Chaos and Shooting, Houdini and Niagara Forever

This post is about issues working with Chaos destruction, specifically with projectiles.

I ran into the same problem again while working on furniture, and it’s getting frustrating. There’s no clear explanation anywhere on how to properly set this up. In one example, a Master Field is used destruction-quick-start; in another, Cedric Cayo says it’s better to use External Strain Chaos Destruction System | GDC 2025.

There are two main ways to affect Chaos collision and destruction: by using fields, or by applying direct physical impact (of course, using tracing too, but that’s not the case for me).

When using a projectile, the setup is simple at first. You configure everything through Projectile Movement, and it works well until Removal is triggered. After that, the object no longer blocks collision properly, either for the projectile itself or for traces.
With a projectile, it is easy to spawn the fields you need on impact and control the destruction that way. In my case, though, that is not enough because I need the destruction to continue in a consistent way.

It would help if Epic provided more control options for this case instead of effectively removing that interaction.
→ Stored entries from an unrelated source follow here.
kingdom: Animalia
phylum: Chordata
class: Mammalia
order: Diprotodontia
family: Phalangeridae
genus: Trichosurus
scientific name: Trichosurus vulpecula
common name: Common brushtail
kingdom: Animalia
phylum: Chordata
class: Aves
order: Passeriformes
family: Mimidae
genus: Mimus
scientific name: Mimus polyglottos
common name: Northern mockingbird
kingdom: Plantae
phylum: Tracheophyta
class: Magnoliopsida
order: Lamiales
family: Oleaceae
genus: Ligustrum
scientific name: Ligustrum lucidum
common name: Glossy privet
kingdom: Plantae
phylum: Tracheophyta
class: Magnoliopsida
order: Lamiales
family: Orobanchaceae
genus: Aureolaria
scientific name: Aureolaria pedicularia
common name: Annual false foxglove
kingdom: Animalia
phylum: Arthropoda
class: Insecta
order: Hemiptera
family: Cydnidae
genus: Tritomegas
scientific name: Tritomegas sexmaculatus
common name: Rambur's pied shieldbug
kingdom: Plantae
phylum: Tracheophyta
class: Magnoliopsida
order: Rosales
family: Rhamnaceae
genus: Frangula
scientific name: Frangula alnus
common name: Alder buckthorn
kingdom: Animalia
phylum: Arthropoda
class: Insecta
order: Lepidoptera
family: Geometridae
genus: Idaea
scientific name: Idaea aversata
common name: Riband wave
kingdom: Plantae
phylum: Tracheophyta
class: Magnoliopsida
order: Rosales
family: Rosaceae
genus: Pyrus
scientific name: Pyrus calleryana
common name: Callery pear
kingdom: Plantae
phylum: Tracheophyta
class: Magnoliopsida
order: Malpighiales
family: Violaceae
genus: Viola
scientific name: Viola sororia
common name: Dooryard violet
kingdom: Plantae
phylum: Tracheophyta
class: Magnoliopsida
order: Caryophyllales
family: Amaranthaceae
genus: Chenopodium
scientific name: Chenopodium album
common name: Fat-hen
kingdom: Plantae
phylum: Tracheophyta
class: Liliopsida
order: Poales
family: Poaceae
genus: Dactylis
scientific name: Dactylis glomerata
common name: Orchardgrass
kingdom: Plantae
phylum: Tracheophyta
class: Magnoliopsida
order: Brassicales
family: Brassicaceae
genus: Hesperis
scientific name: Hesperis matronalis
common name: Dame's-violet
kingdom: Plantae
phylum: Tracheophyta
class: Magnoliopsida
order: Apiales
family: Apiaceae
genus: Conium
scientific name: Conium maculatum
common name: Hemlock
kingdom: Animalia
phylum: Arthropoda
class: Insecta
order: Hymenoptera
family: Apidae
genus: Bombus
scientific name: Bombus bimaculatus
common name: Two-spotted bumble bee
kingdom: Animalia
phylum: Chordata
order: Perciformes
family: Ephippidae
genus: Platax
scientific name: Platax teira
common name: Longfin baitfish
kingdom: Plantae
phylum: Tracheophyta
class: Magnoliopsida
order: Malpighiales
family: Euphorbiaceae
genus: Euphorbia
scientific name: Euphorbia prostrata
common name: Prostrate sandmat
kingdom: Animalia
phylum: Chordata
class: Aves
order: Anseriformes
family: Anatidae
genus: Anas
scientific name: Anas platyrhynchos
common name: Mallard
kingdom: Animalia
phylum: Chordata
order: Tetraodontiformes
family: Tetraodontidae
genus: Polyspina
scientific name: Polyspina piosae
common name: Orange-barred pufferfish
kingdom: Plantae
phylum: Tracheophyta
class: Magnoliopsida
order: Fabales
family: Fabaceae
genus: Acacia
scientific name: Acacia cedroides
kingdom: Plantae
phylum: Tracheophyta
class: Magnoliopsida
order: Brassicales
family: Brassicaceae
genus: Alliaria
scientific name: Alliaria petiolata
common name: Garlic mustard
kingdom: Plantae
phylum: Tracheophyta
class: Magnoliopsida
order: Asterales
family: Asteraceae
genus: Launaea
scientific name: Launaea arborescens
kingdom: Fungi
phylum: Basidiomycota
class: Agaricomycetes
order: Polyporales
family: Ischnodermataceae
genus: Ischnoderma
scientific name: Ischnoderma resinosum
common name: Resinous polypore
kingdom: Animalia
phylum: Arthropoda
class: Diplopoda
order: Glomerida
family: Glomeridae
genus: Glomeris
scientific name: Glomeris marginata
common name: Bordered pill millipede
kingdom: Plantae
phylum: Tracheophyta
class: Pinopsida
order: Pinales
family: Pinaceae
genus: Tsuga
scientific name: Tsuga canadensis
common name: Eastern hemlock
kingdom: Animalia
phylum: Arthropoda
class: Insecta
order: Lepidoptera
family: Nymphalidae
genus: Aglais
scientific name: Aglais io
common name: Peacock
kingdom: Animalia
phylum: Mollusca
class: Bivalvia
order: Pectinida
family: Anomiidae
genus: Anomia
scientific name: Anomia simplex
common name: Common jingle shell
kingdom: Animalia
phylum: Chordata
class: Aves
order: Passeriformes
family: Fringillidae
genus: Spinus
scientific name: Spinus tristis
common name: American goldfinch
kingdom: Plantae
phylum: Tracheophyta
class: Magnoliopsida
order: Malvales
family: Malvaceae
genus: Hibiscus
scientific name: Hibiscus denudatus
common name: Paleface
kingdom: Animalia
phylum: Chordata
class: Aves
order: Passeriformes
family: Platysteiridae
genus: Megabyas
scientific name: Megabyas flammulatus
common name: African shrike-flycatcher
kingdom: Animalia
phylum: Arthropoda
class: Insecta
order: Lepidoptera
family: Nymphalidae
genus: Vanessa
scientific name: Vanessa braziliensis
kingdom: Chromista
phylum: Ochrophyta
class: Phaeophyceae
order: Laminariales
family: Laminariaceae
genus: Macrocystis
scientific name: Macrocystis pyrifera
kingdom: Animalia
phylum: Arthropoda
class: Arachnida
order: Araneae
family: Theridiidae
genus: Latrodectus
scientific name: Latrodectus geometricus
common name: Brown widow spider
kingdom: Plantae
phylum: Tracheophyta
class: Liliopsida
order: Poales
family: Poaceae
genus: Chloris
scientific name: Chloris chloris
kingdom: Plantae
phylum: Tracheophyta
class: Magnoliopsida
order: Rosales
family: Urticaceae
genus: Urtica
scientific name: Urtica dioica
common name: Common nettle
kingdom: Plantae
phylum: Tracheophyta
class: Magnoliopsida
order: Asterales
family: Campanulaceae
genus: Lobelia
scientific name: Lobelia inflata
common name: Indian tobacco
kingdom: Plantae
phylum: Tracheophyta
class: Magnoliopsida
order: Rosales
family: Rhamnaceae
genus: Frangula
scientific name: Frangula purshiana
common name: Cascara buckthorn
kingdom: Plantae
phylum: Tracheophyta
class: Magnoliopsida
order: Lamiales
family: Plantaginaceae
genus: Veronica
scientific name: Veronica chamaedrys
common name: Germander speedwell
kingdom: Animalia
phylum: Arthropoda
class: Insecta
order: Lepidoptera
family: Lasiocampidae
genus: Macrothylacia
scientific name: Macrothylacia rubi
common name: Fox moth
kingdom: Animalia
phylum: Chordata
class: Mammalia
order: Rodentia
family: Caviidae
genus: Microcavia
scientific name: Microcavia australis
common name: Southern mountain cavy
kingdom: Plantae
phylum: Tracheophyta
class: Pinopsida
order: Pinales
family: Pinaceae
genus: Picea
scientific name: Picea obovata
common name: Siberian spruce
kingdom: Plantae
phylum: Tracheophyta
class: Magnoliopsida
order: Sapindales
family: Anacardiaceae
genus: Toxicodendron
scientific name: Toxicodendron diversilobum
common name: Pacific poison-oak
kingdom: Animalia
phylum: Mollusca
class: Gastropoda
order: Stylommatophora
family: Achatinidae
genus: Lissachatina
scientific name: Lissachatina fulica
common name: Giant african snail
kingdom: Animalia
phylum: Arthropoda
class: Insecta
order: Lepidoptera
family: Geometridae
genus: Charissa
I would like to have more control for cases like this. There are three destruction behaviors that would be useful.

Persistent destruction — destruction that can continue at any moment whenever needed.
One-time destruction — objects that should become inactive after the first hit. There are many small objects where it is useful to see some dynamic reaction on impact, but after that it is no longer necessary, and it would be better to remove them from memory but leave the objects in the scene.
Partial removal — for example, furniture that can start breaking apart. It would look strange if the whole object disappeared from the scene after the first hit and left the room empty, but I also would not want it to stay fully active in memory forever. After the first hit and partial removal of some broken parts, it would be useful to either disable collision on the remaining object or switch it to kinematic. At the same time, I would not want that furniture to become inactive immediately.

Chaos already has three collision states during destruction: the main collision, cluster collision, and piece collision. It would be nice if we could optimize cluster collisions based on a set of boxes rather than their convex hulls, but right now, optimizing using boxes seems odd—a single box covers a single object and isn’t ideally oriented. It would also be useful to keep an object in the scene for some time after destruction, and then, instead of deleting it completely, just disable its collision and leave it in the level as a static mesh.

The second option, aside from traces, is to use a collision object with physics enabled. This feels like the least stable solution. I am not sure studios making shooters actually rely on real physics for projectile behavior, but since there is no better alternative, I am currently following the approach shown in Epic’s Content Examples.

In simple terms, that setup is: enable physics, add velocity, assign a physical material, disable physics on hit, then remove the object.

The problem is that it behaves odd. With a medium-sized projectile, around the size of a character’s head, it can take anywhere from one to four hits to reliably break part of the target when using only the object’s physical impact. If I double the size, the destruction becomes much stronger and can take out half a column in one hit.

This becomes even harder when different destructible objects need to react in a similar way. For example, a small projectile may fail to break a column on the first hit, while the same object pushes furniture instead of damaging it. If I increase the size, then half the column explodes and the furniture is over-destroyed as well.

Using fields seems like the most logical and stable method, but in my tests Apply External Strain does not work correctly for a physical object on hit, and I still do not know why. FS_MasterField is also difficult to control: at around 0.5 scale it does nothing, and at 0.8 it almost explodes the whole object.

The main goal is not to make it feel like the object is being hit by a large rock. It should feel more like a blaster shot: break connections in a small impact radius, push the broken pieces slightly in different directions, and maybe tip the object a little instead of blowing it apart.

Basically, in this case, I’ll have to—I certainly wanted to avoid it, but I just need to generate as many Projectile variants as possible, including all fields, test them all, and then choose the most stable option.
For now, I’m switching to another project I’ve been working on alongside this one for the past few weeks, and I’ll come back later to continue.